• _Page excerpt_:

Tweaked scripts that consume .csv files to filter defines early

With the quantity of data being output by bench.py now, filtering ASAP while parsing CSV files is a valuable optimization. And thanks to how CSV files are structured, we can even avoid ever loading the full contents into RAM. This does end up with use filtering for defines redundantly in a few places, but this is well worth the saved overhead from early filtering. Also tried to clean up the plot.py/plotmpl.py's data folding path, though that may have been wasted effort.
2025-12-07 16:12:47 +00:00 · 2023-11-03 14:30:22 -05:00
parent fb9277feac
commit 616b4e1c9e
10 changed files with 274 additions and 212 deletions
--- a/scripts/code.py
+++ b/scripts/code.py
@@ -317,18 +317,18 @@ def collect(obj_paths, *,

 def fold(Result, results, *,
        by=None,
-        defines=None,
+        defines=[],
        **_):
    if by is None:
        by = Result._by

-    for k in it.chain(by or [], (k for k, _ in defines or [])):
+    for k in it.chain(by or [], (k for k, _ in defines)):
        if k not in Result._by and k not in Result._fields:
            print("error: could not find field %r?" % k)

• _Data segment_:
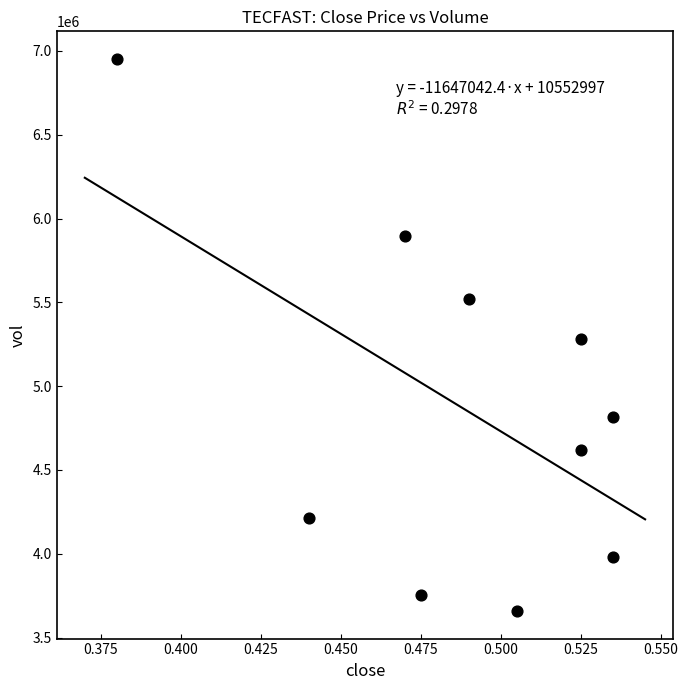

What is the range of Y values (max minus min)?

3294100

• _Your goal_:
Could you copy out the commit page, everything from "Tweaked scripts that" down to "been wasted effort.", with "memory" swapped in wherever "RAM" appears?

• _Written solution_:
Tweaked scripts that consume .csv files to filter defines early

With the quantity of data being output by bench.py now, filtering ASAP while parsing CSV files is a valuable optimization. And thanks to how CSV files are structured, we can even avoid ever loading the full contents into memory. This does end up with use filtering for defines redundantly in a few places, but this is well worth the saved overhead from early filtering. Also tried to clean up the plot.py/plotmpl.py's data folding path, though that may have been wasted effort.